Speaking of precursors to fascist regimes: BAC's Ken Lewis claims (under oath) that former Goldman CEO, Hank Paulson and our beloved little professor, Ben Bernanke, threatened his job and instructed him to keep silent about deepening financial difficulties at Merrill. Mr. Lewis said the government wanted him to keep quiet while the two sides negotiated government funding to help BofA absorb Merrill and its huge losses. Disclosing losses at Merrill — which eventually totaled $15.84 billion for the fourth quarter — could have given BofA's shareholders an opportunity to stop the deal and let Merrill collapse instead. BAC stock fell from $38 to $8 since making that deal, costing their shareholders $200Bn in value.

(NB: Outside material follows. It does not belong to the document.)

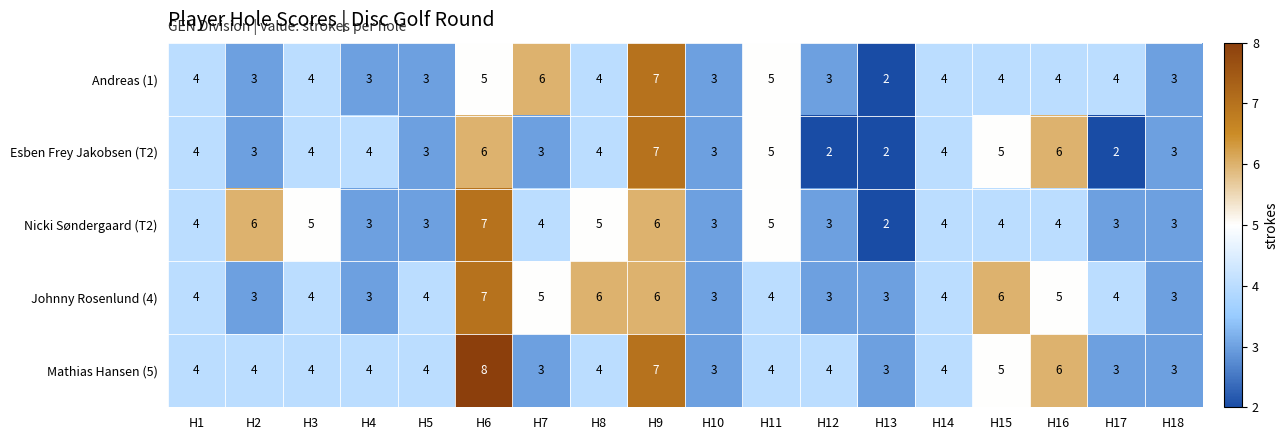

Which category has the highest value across all series?

H6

"Isn't that something that any shareholder at Bank of America…would want to know?" Mr. Lewis was asked by a representative of New York's attorney general, Andrew Cuomo, according to the transcript. "It wasn't up to me," Mr. Lewis said. The BofA chief said he was told by Messrs. Bernanke and Paulson that the deal needed to be completed, otherwise it would "impose a big risk to the financial system" of the U.S. as a whole. Yeah, well thank goodness we dodged that bullet! Mr. Cuomo's investigator asked: "Wasn't Mr. Paulson, by his instruction, really asking Bank of America shareholders to take a good part of the hit of the Merrill losses?" Mr. Lewis said, "Over the short term, yes."

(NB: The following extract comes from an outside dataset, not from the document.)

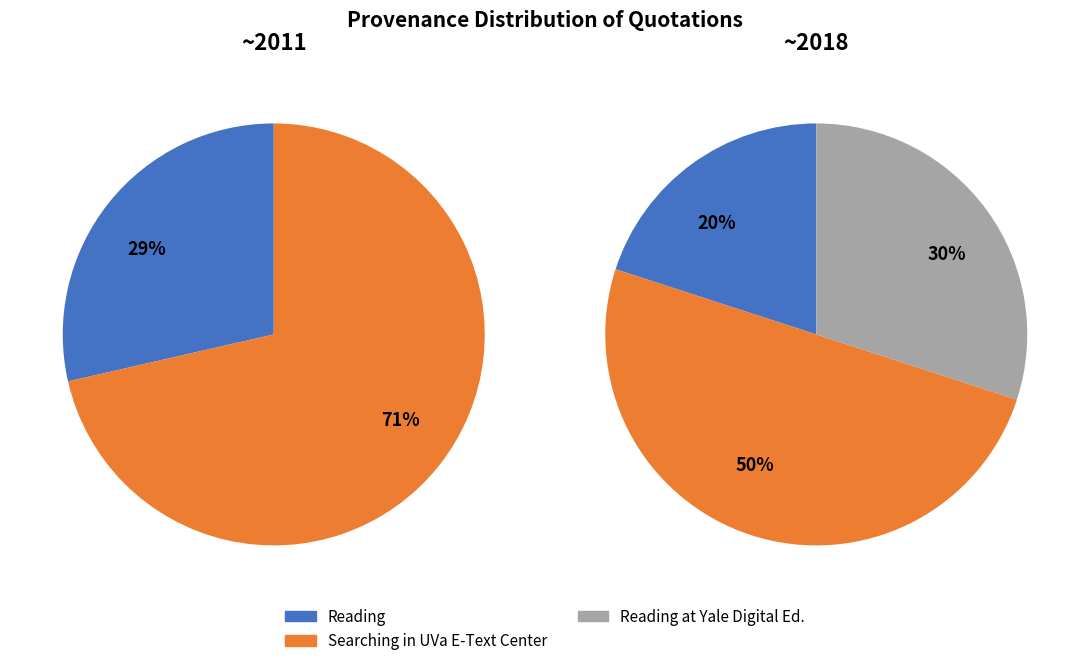

The 1 slice represents 20% of the pie. True or false?

True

"Regulators are supposed to tell you to obey the law, not to disobey the law," said Jonathan R. Macey, deputy dean of Yale Law School. "If you're the CEO, your first obligation is not to your regulator, it's to your institution and shareholders." The Wall Street Journal previously reported, in a page-one story on Feb. 5, that Mr. Lewis agreed to proceed with the Merrill merger only after Messrs. Paulson and Bernanke said that he and his board would lose their jobs if Bank of America backed out of the deal. Mr. Lewis's testimony with the New York attorney general's office corroborates that account. Mr. Lewis has previously said that he first considered backing out of the Merrill deal on Dec. 13, when he said his chief financial officer told him projected after-tax losses were "about $12 billion." During his testimony, Mr. Lewis described a conversation with Mr. Paulson in which the Treasury secretary made it clear that Mr. Lewis's own job was at stake if he did not complete the deal. Forcing BAC to swallow MER eliminated yet another potential rival to GS for financial dominance once the smoke cleared – coincidentally, I'm sure.

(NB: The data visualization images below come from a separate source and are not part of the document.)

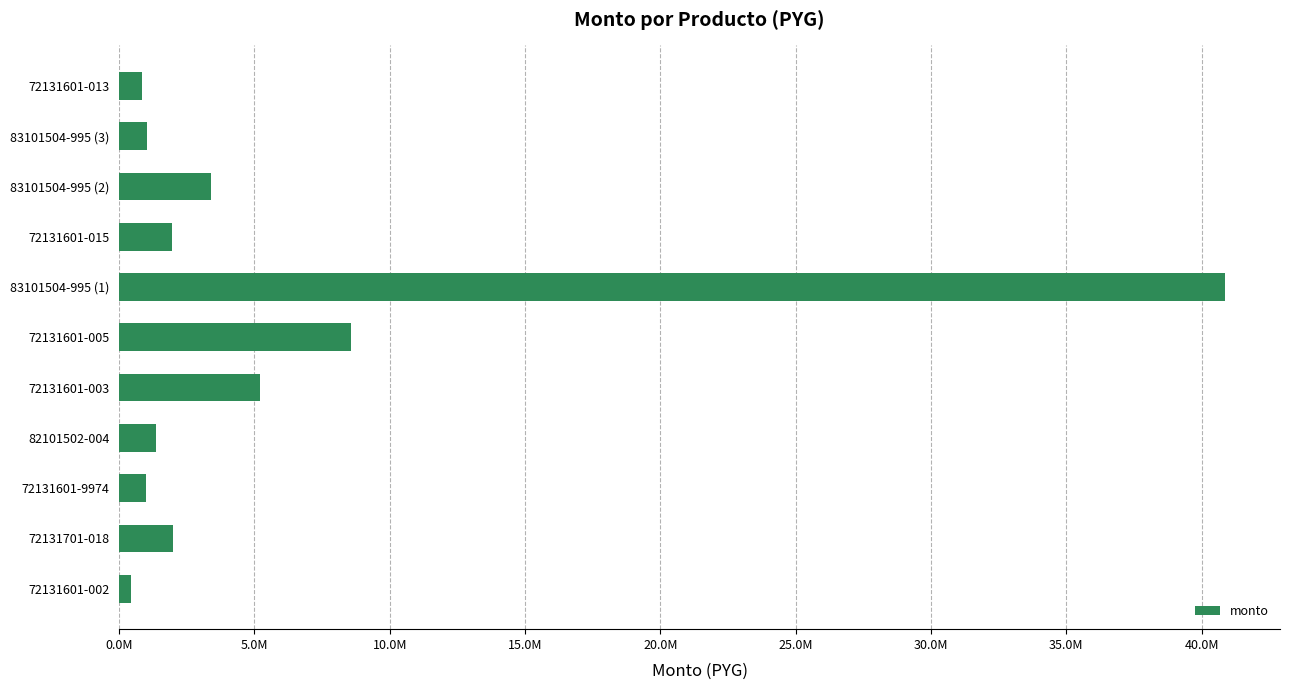

At which category does the chart reach its minimum across all series?

72131601-002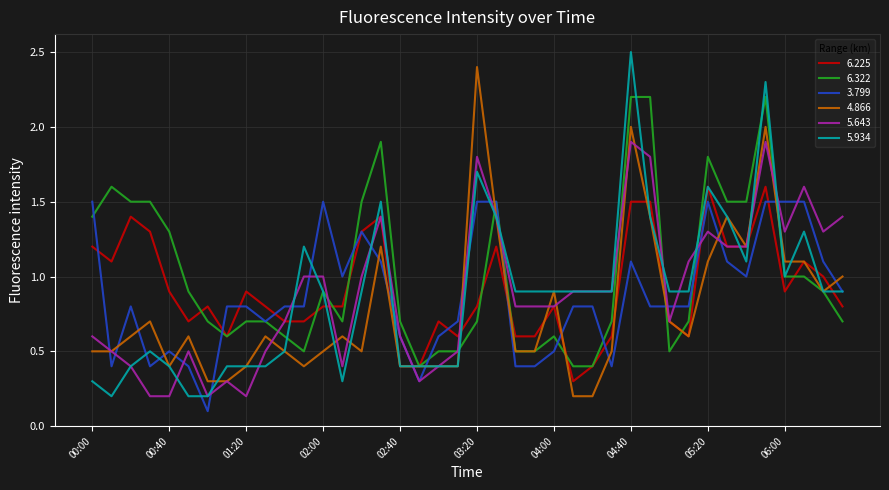

How many lines are shown in the chart?

6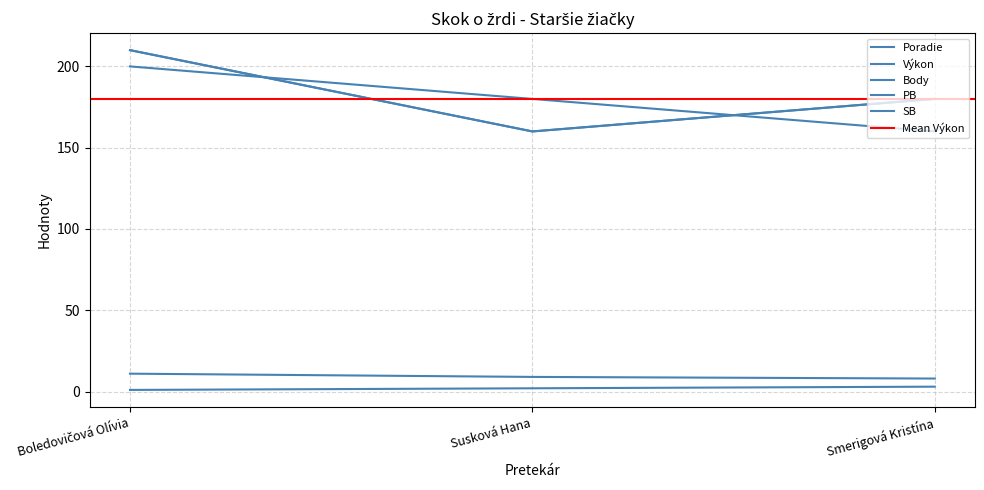

Count the Výkon values in the range 160 to 200.

3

Well it's 8:30 and we "only" lost 640,000 jobs last week so everything must be great. Continuing claims rose an alarming 93,000 to 6,137,000, the highest level on record but this is alarming only to people with brain stems so don't look for it to stop investors this morning as Goldman Sachs has upgraded both China and the auto sector, which means everything must be great. Speaking of GS manipulating the markets, here's an interesting article that links GS to the rapid rise in SPG last week, using Fed money to create an artificial short-squeeze that boosted the stock almost 50% in a week. I'm sure Ken Lewis would not be surprised to hear Goldman is using their postion to profit while destroying retail shareholders, not in the least.
As Mike Morgan of http://www.goldmansachs666.com/ concludes: "Remember that our markets are not rational, fair, or efficient. And that is not likely to change. Banks are entrenched in Washington, and they’re going to defend their position of power ferociously. So hedge, hope you’re trading with the Quants and big boys, and try to be lucky with your timing." Amen – and be very careful out there!